According to a Reuters report, Bangladesh Petroleum Corporation, the country’s government-run importer and distributor, said the restrictions were aimed at reining in excessive demand, stabilising nationwide availability of stocks and assuring the public that there was no reason to worry.
Rumours about shortages have seen people and dealers hoarding fuel, it said, according to the report. Bangladesh imports 95 per cent of its fuel oil. It is also facing a high LNG import bill after Qatar decided to halt deliveries amid the crisis. The government also urged the citizens to minimise "unnecessary travels", news agency PTI reported.
Sri Lanka
Sri Lanka is not new to an economic crisis. The island-nation saw one of its worst times a few years ago when its political guard underwent a change. As the current war unfolded in West Asia, common Sri Lankans were seen rushing to fuel stations across the country, apprehending another terrible spell of energy shortage.
Panic-buying continued even as the authorities assured the public that Sri Lanka had adequate stocks of diesel and petrol to last more than a month, which is the general practice in the country, which doesn’t have enough storage facilities.
Also read: Did India provide intelligence inputs on Iranian warship to US?

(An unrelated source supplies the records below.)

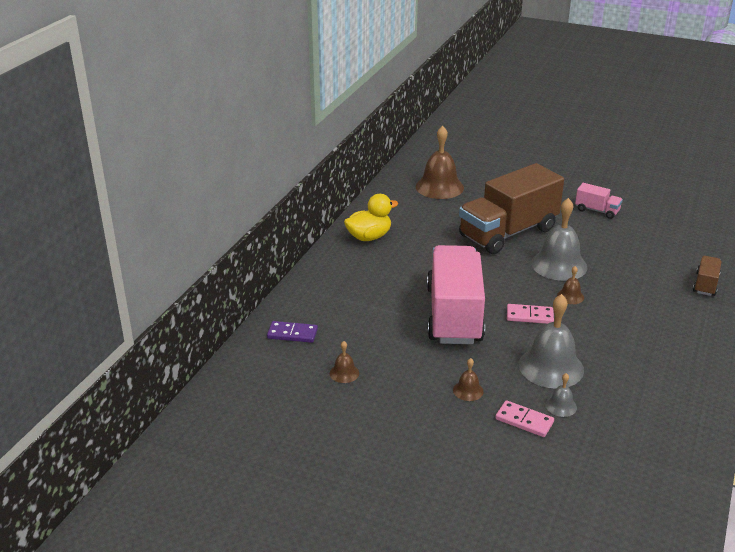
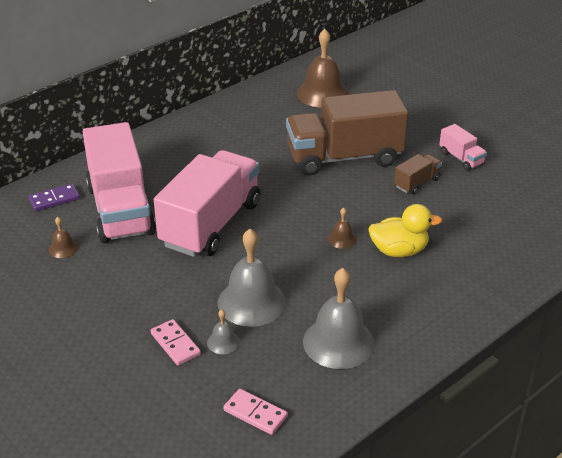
camera: 25 degrees right, 5 degrees up
(292, 334) = (54, 199): purple domino -> purple domino turned 60 degrees counterclockwise
(363, 325) = (120, 210): none -> pink truck
(369, 237) = (207, 127): yellow duck -> yellow duck (399, 251)
(468, 390) = (153, 299): brown bell -> none
(529, 316) = (281, 246): pink domino -> pink domino (255, 414)
(559, 265) = (362, 204): grey bell -> grey bell (338, 342)
(705, 284) = (498, 268): brown truck -> brown truck (417, 183)

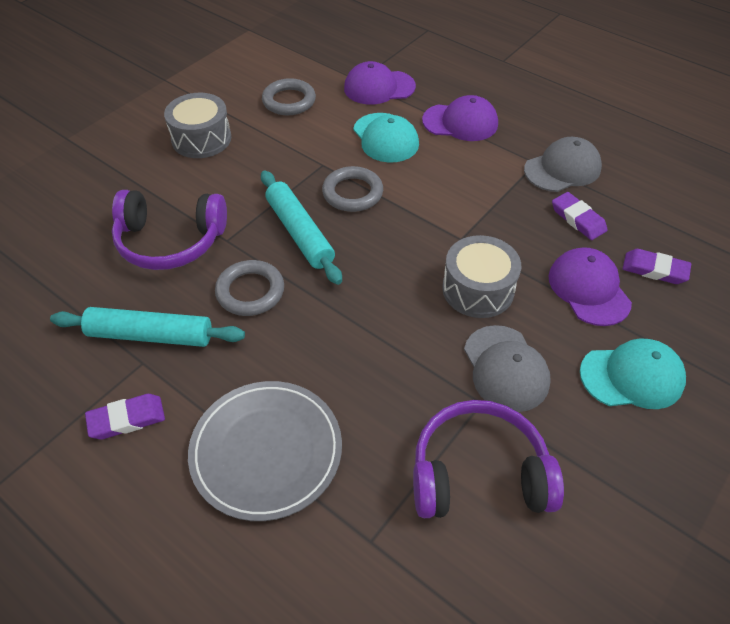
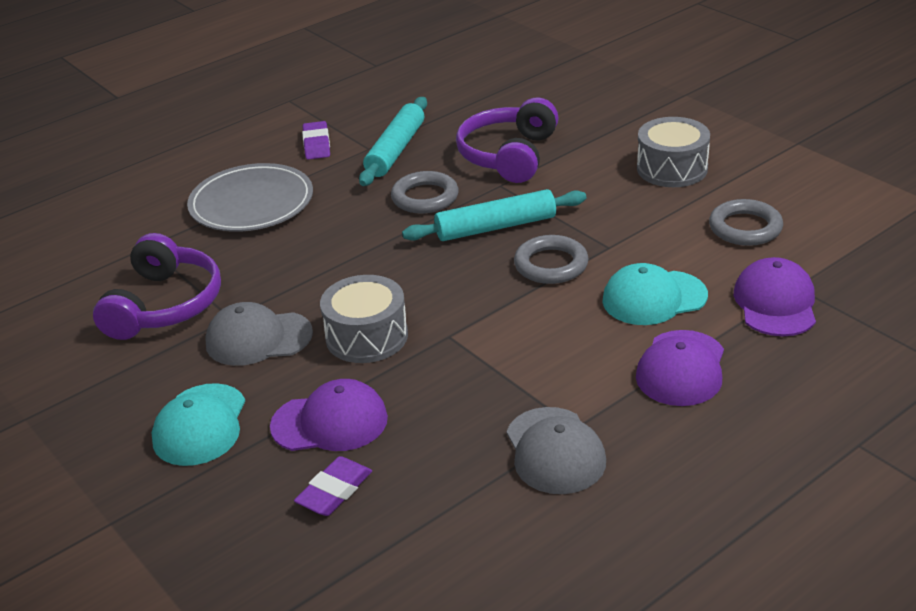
camera: 105 degrees right, 15 degrees down
(578, 219) = (449, 442): purple eraser -> none

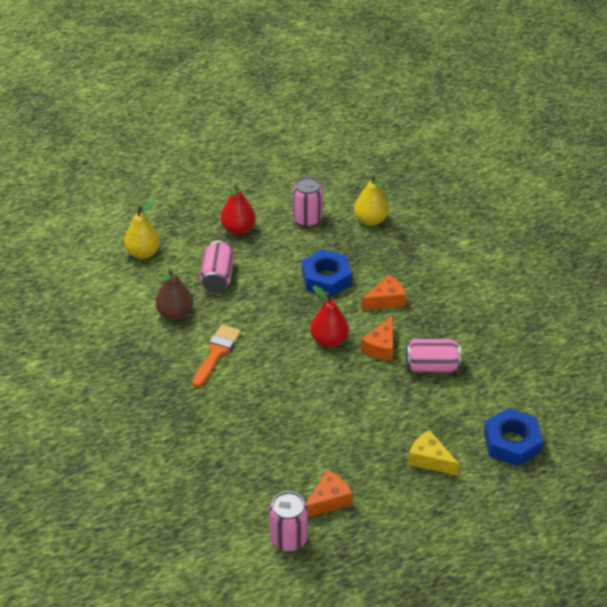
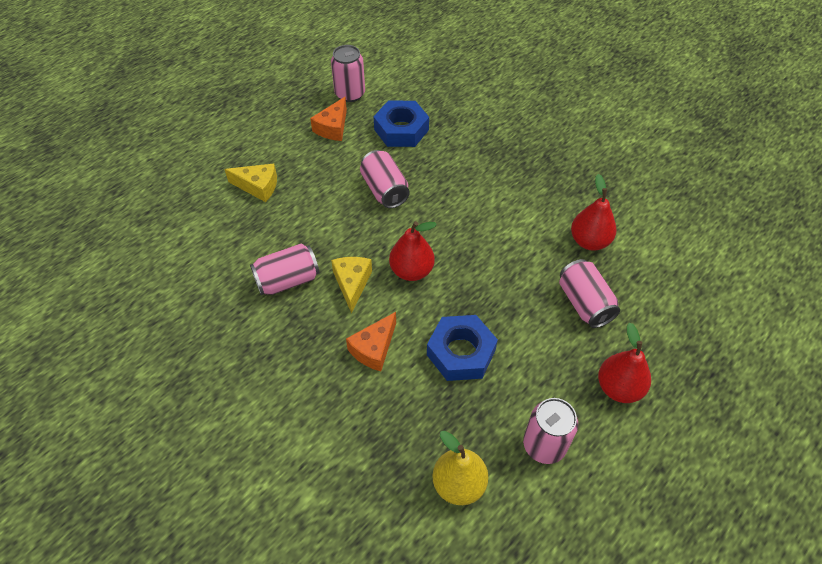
camera: 155 degrees right, 10 degrees up
(143, 253) = (692, 303): yellow pear -> none
(175, 313) = (589, 241): brown pear -> red pear
(216, 353) = (514, 215): orange brush -> none
(313, 413) = (384, 190): none -> pink can
(381, 347) = (352, 284): orange cheese -> yellow cheese
(511, 442) = (182, 228): blue nut -> blue nut (401, 130)

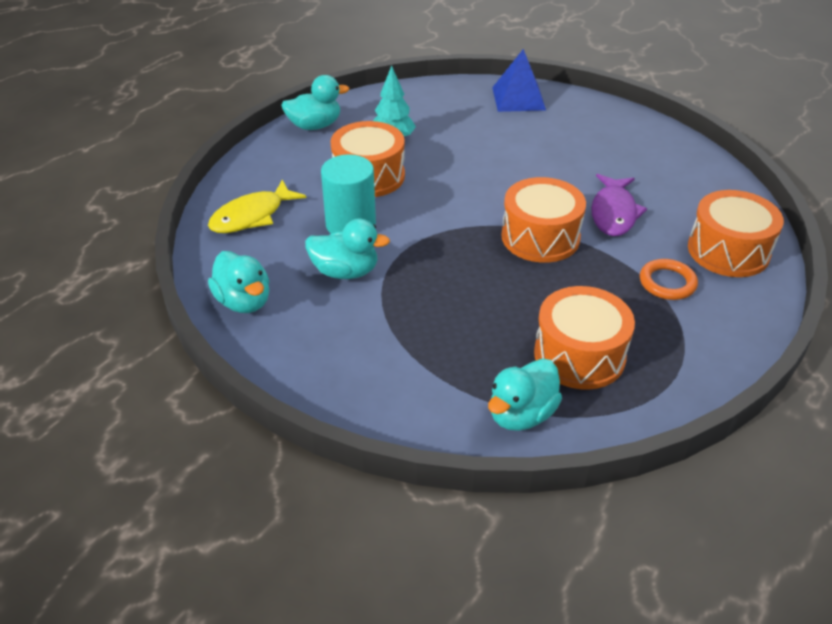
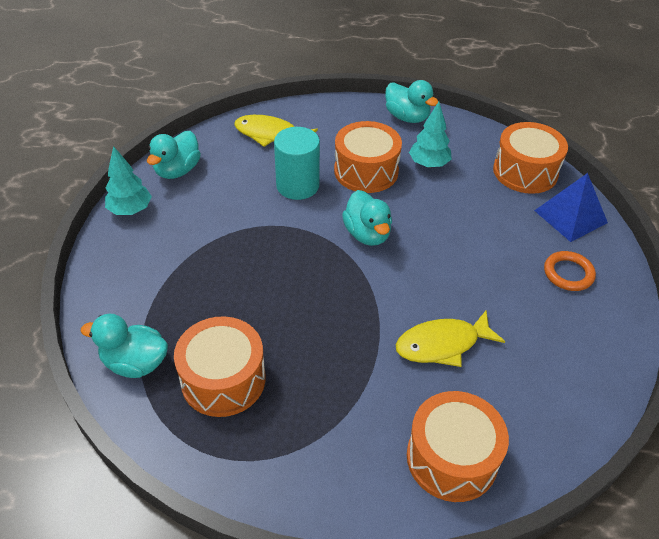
camera: 60 degrees right, 5 degrees up
(279, 358) = (130, 210): none -> turquoise tree
(345, 271) = (240, 205): turquoise duck -> turquoise duck (367, 234)
(540, 237) = (365, 303): orange drum -> orange drum (525, 171)
(613, 213) = (442, 344): purple fish -> yellow fish
(667, 283) = (363, 417): orange ring -> orange ring (568, 273)

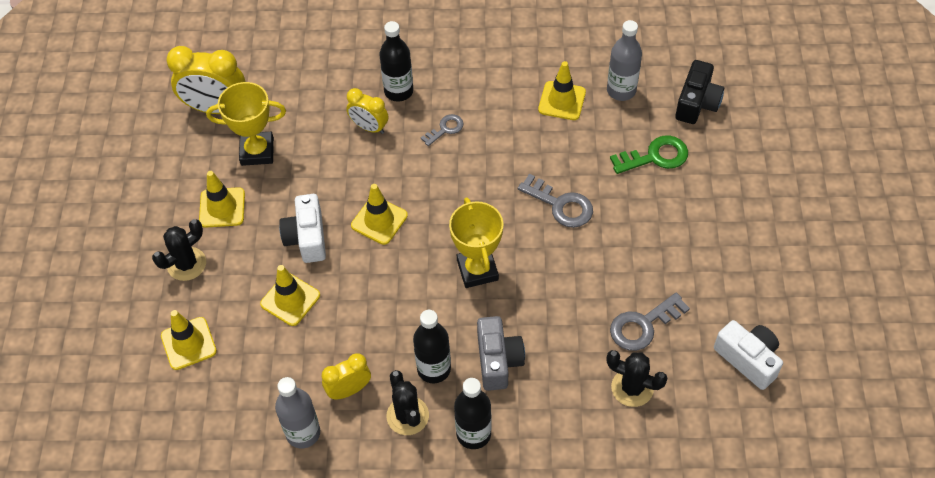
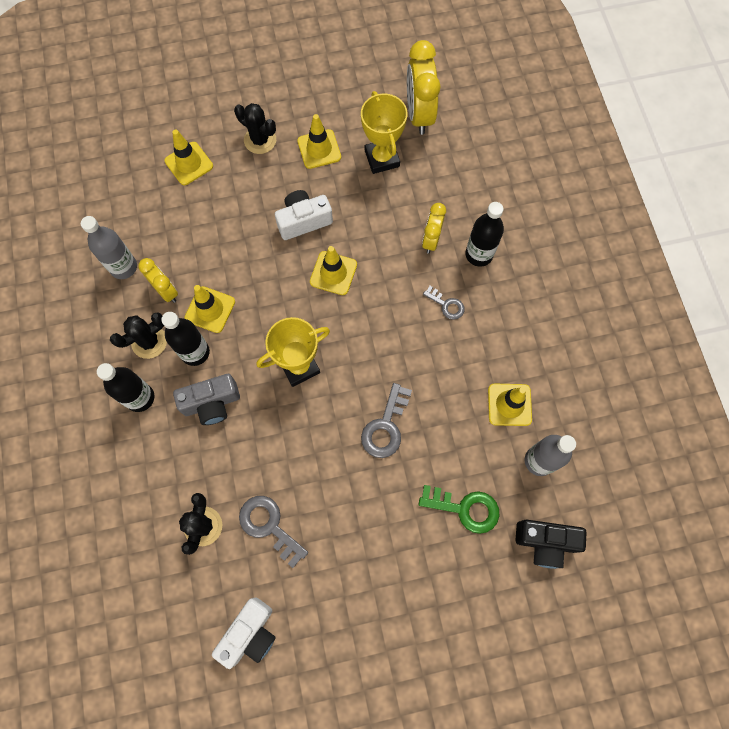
camera: 75 degrees right, 15 degrees up
(290, 299) = (241, 225): yellow traffic cone -> yellow traffic cone (210, 309)
(655, 156) = (465, 508): green key -> green key turned 45 degrees counterclockwise

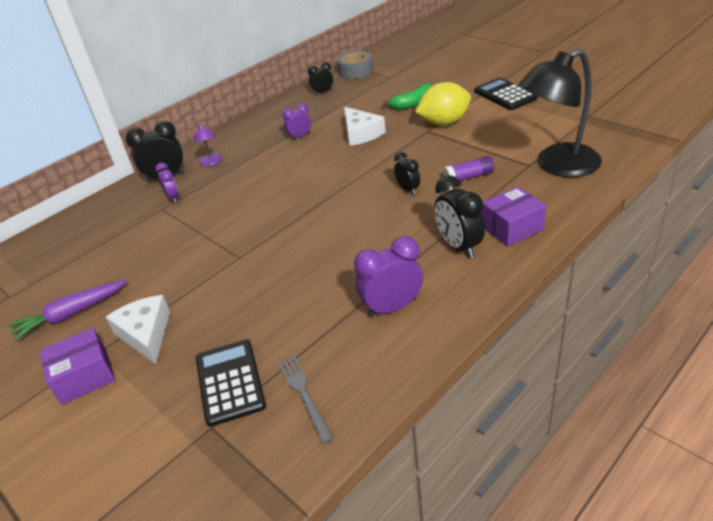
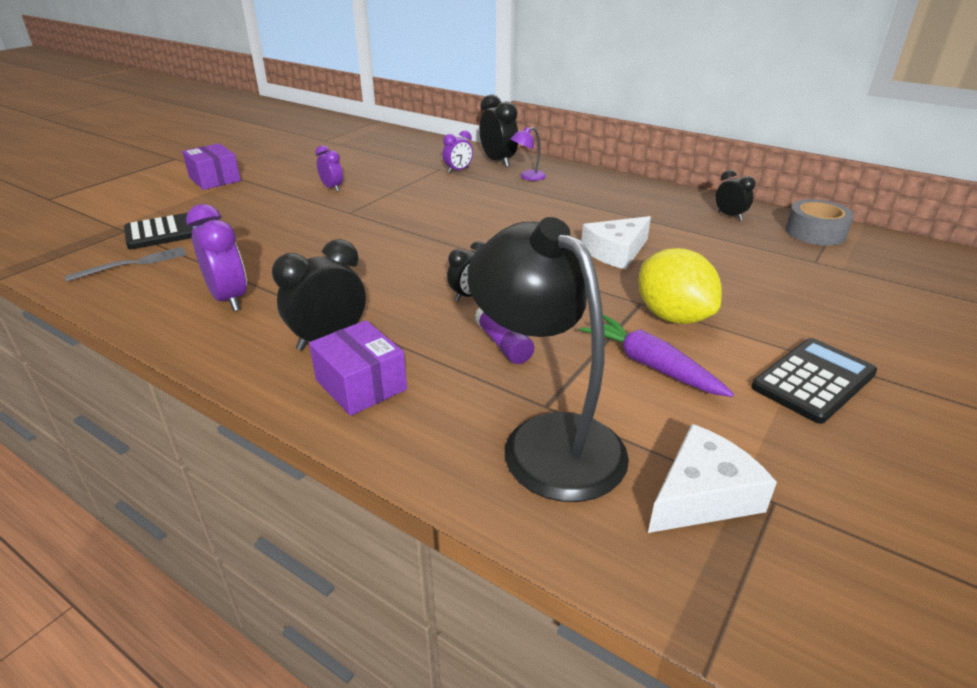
camera: 75 degrees right, 5 degrees down
(71, 315) = (292, 162): purple carrot -> purple carrot (650, 365)
(146, 334) = (253, 191): white cheese -> white cheese (702, 495)
(300, 136) = (597, 214): purple clock -> purple clock (332, 188)
(412, 103) = (728, 286): green banana -> none

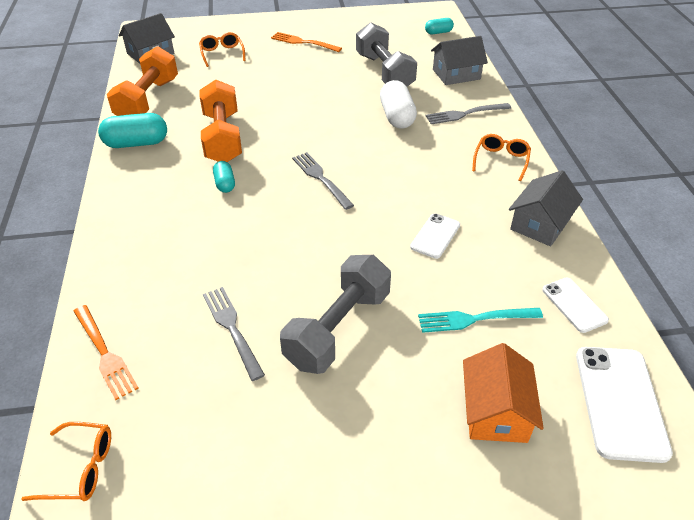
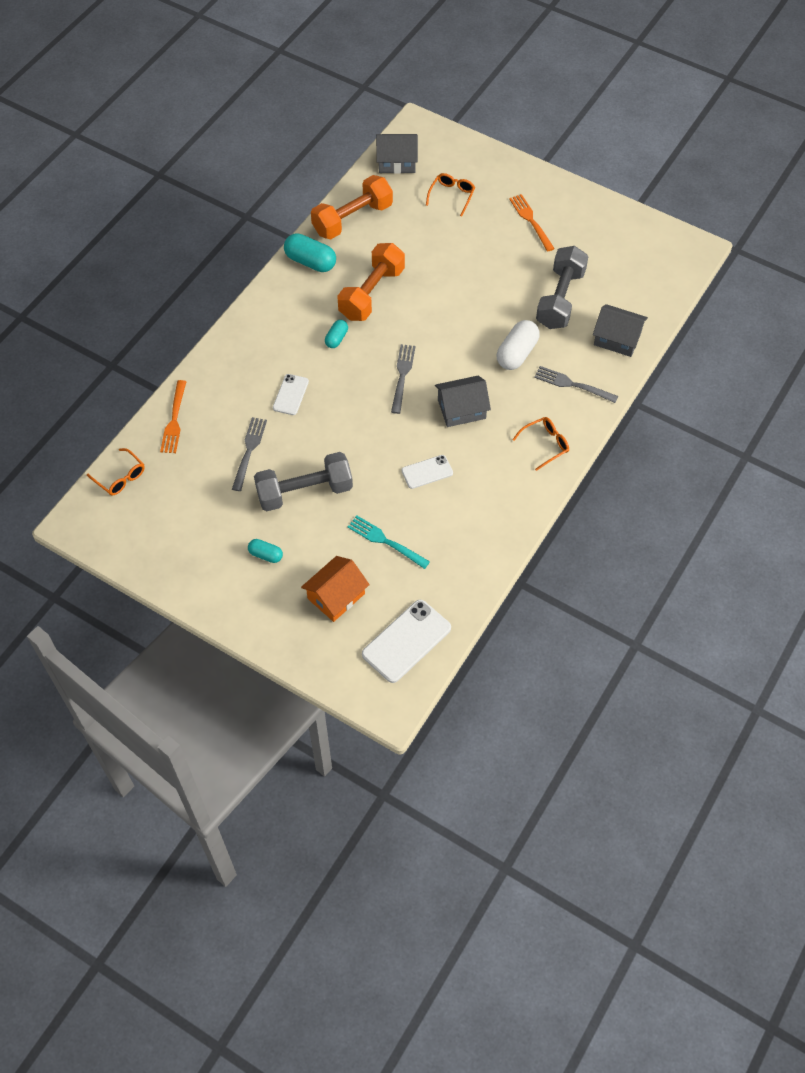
camera: 40 degrees right, 15 degrees up
(438, 32) = (663, 279): turquoise capsule -> turquoise capsule (266, 555)
(540, 224) = (506, 511): grey house -> grey house (461, 409)
(574, 305) = (454, 576): white phone -> white phone (291, 395)

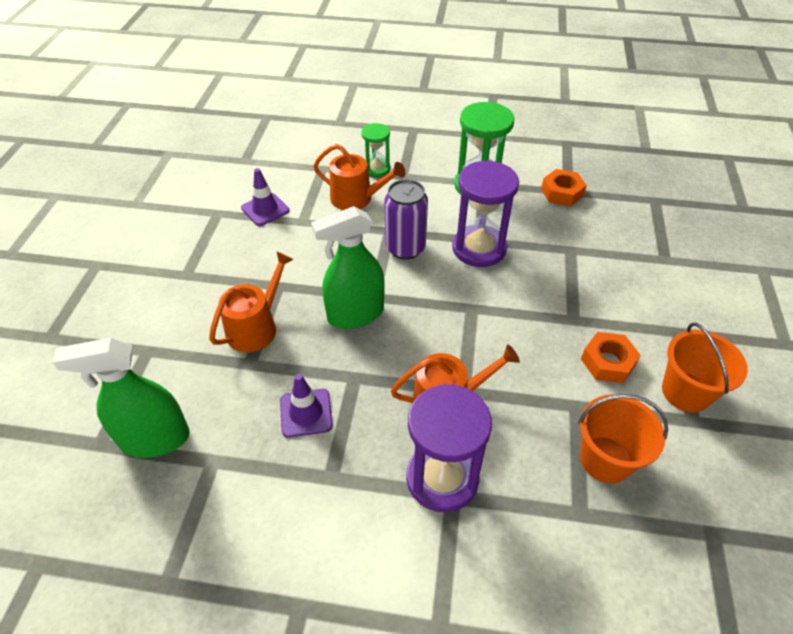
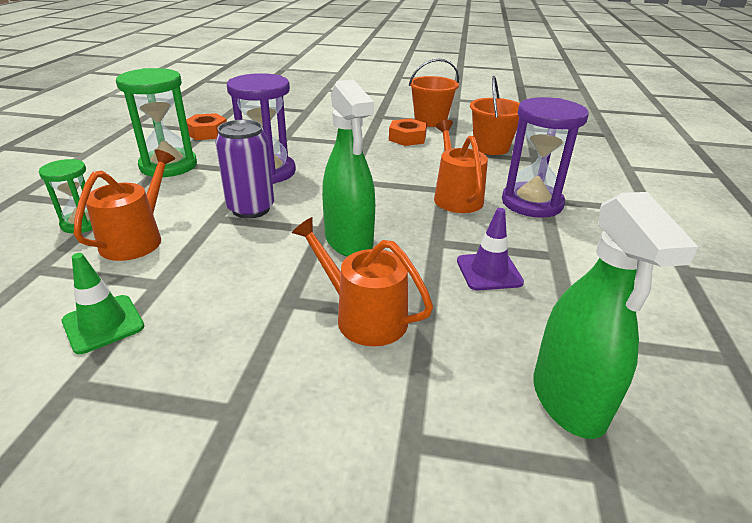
camera: 90 degrees left, 15 degrees down
(265, 209) = (103, 324): purple traffic cone -> green traffic cone

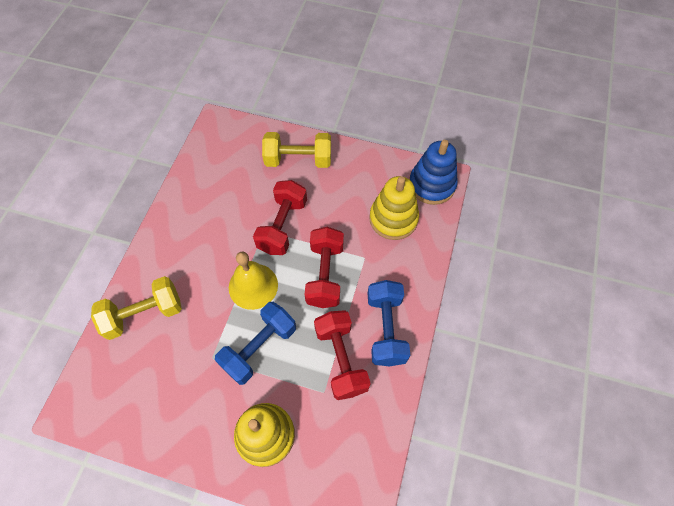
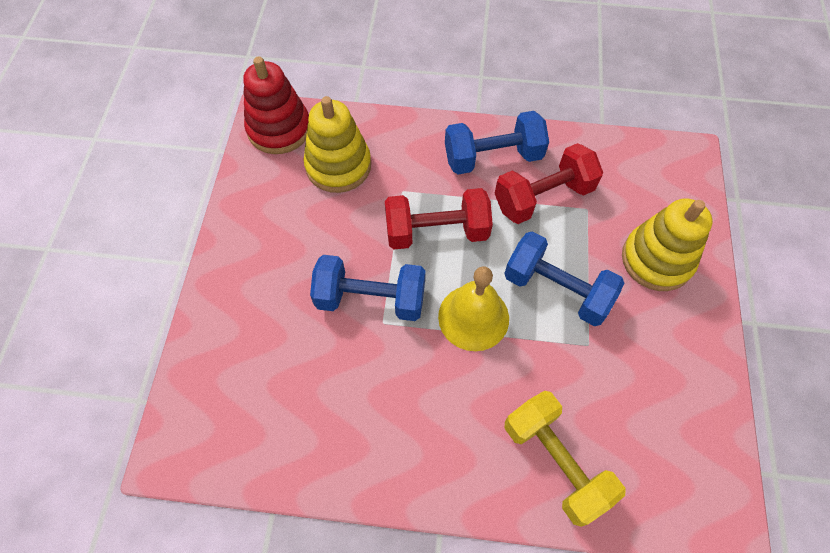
camera: 100 degrees left, 0 degrees up
(282, 226) = (371, 298): red dumbbell -> blue dumbbell
(298, 160) = (247, 300): yellow dumbbell -> none
(432, 185) = (279, 129): blue stacking toy -> red stacking toy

The state-run Ceylon Petroleum Corporation stepped up distribution, releasing more than five million litres of fuel on March 2, which was a public holiday. The government has also warned hoarders of legal action. Meanwhile, President Anura Kumara Dissanayake assured that the Sri Lankan economy has the resilience to withstand the potential repercussions of the crisis, said news reports from the island-nation.
Nepal
For Nepal, which is also highly dependent on oil, a rise in fuel prices directly hit production costs, ultimately affecting the consumers. Rising inflation and slower economic growth are the last things the landlocked country, which just had an election, would want.
While Nepal’s immediate fuel supply is secure with the Nepal Oil Corporation, which imports fuel from its southern neighbour India, expressing hope that the supply will not be disrupted immediately, but panic-buying was rampant at several fuel stations. Supply of cooking gas, which has already been under pressure for the past month, has yet to return to normalcy, said a local report.
China
The challenges are a bit different for China. Beijing ordered its largest oil refineries to stop exporting diesel and petrol as the crisis snowballed. While it has supplies for several months (that would delay a straightaway rise in costs for transport, industry and households), after which it could take the help of Russia, the West Asian crisis could hurt it in other ways — its investments in the region and its ambitions.
Also read: US faces mounting discontent from Gulf allies on lack of warning about Iran strikes
China recently reduced its annual economic growth target to the lowest since the early 1990s and while it hoped to chart out a way out of the economic trouble at home, an intense trade war with the US and now the flare-up in West Asia, which would affect its energy supplies, might disrupt its plans.
“A prolonged period of turmoil and insecurity in the Middle East will disrupt other regions of importance for China,” Philip Shetler-Jones from the Royal United Services Institute was quoted as saying by the BBC.
Japan and South Korea
Other major Asian economies such as Japan and South Korea have considerable oil stockpiles that can serve them for more than 200 days, Sung Jinseok, a researcher at Energy Studies Institute, the National University of Singapore, told Fortune. A prolonged closure of Hormuz could lead to adverse impacts, such rise in prices in countries across Asia that import energy.
Japan imported over 2.3 million barrels of crude oil per day in January — nearly 95 per cent of its total imports that month, according to the country’s economy, trade and industry ministry. It is also one of the world’s largest importers of LNG.
Also read: Between fear and hope: Living through the Gulf crisis as tensions reshape daily life
The Japanese government is mulling partial use of its national oil reserves as the West Asian war continues, Kyodo News reported on Friday citing sources. It may do so either on its own or in coordination with other nations.
The Asian nation’s oil refiners have asked the government to release crude from its strategic petroleum reserves, a Bloomberg report added. However, as a diverse economy, Japan’s stock market faces a bigger threat if the war drags on, said one expert.
For Korea, a major hub in the global chip-making industry, disruption in oil import from West Asia could lead to inflation, which in turn affects electric costs at home, which again, could adversely impact the price competitiveness of semiconductors, a top politician from the country’s ruling Democratic Party told The Wall Street Journal recently.
On March 3, the Korean government said it would seek to secure oil supplies from regions other than West Asia, while assuring that the country had sufficient oil reserves, The Korea Times reported.
However, the nation’s KOPSI index saw a major crash this week as the oil prices surged, erasing more than $500 billion worth of market value, as a result of the war in the region from where Seoul sources 70 per cent of its crude.